When the cohorts were propensity score–matched, the adjusted relative risk was 1.26 (1.04–1.54). When dose was considered:

• Daily dose ≥400 mg  - adjusted RR = 1.33 (1.08–1.65)
• Daily dose < 400 mg - adjusted RR = 0.95 (0.60–1.50)

No consistency or pattern of defects were seen, but there were substantial increases in the risk of oral clefts, respiratory anomalies, and urinary defects.

The authors concluded that, even with this small but significant increased risk of defects, the known benefits of HCQ treatment during pregnancy will likely outweigh this first time identified risk in women with rheumatic disorders.

The strengh of this study was the cohort size, but a limitation was that this was a retrospecitve insurance claims analysis.

Commentary by Bermas and Chambers cautions readers about over-interpretation of these findings as:

1. These findings only meet one of severa criteria needed to establish teratogenicity
2. There may be unmeasured confounding in claims data analysis
3. There was no particular pattern of anomalies found.
4. HCQ has well established and proven efficacy in controlling lupus during pregnancy and improving fetal outcomes in both lupus and antiphospholipid syndrome patients
5. ACR reproductive health guidelines strongly endorse HCQ use during pregnancy, stating, "We recommend that all women with SLE take hydroxychloroquine (HCQ) during pregnancy if possible. If a patient is already taking HCQ, we strongly recommend continuing it during pregnancy; if she is not taking HCQ, we conditionally recommend starting it if there is no contraindication".

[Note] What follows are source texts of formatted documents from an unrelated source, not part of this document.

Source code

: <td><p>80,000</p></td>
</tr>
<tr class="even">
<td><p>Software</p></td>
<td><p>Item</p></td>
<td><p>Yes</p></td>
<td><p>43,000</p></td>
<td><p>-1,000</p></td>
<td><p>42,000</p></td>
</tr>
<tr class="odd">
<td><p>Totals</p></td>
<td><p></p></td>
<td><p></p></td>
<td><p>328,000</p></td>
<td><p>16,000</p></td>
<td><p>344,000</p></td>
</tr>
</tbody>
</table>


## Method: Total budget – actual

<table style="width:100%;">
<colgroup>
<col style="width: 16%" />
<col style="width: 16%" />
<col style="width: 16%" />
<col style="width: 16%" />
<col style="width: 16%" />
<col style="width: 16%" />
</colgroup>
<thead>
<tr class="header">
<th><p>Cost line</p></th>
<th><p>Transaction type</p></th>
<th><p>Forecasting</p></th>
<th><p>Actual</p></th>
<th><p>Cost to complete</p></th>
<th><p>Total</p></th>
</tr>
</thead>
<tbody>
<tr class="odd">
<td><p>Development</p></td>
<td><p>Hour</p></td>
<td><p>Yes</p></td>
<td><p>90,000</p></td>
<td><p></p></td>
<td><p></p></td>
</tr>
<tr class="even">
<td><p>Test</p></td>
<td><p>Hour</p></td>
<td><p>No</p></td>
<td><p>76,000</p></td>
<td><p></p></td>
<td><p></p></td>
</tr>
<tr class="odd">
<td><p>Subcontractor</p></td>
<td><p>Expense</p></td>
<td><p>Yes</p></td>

Dr. Donald Thomas, author of "The Lupus Encyclopedia", also noted that this "association" study is not a causation study and that the data should not be misinterpreted as a reason to turn away from our current practices to adopt non-use of HCQ during pregnancy.

Such data should lead to other large cohort studies to further establish the efficacy and potential risk of using HCQ during pregnancy.